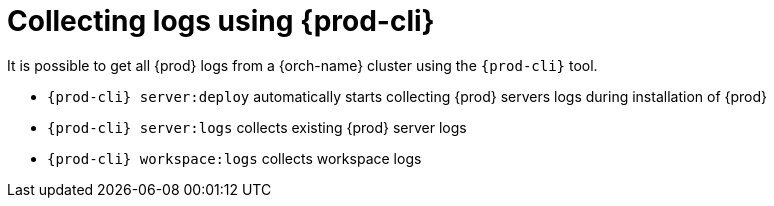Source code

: 

:parent-context-of-collecting-logs-using-chectl: {context}

[id="collecting-logs-using-{prod-cli}_{context}"]
= Collecting logs using {prod-cli}

:context: collecting-logs-using-{prod-cli}

It is possible to get all {prod} logs from a {orch-name} cluster using the `{prod-cli}` tool.

- `{prod-cli} server:deploy` automatically starts collecting {prod} servers logs during installation of {prod}
- `{prod-cli} server:logs` collects existing {prod} server logs
- `{prod-cli} workspace:logs` collects workspace logs

:context: {parent-context-of-collecting-logs-using-chectl}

--------------------------------------------------

> **AIM OF THE TASK**
Among the lines above, which contain the word "collects"? Copy every one.

> **REPLY**
- `{prod-cli} server:logs` collects existing {prod} server logs
- `{prod-cli} workspace:logs` collects workspace logs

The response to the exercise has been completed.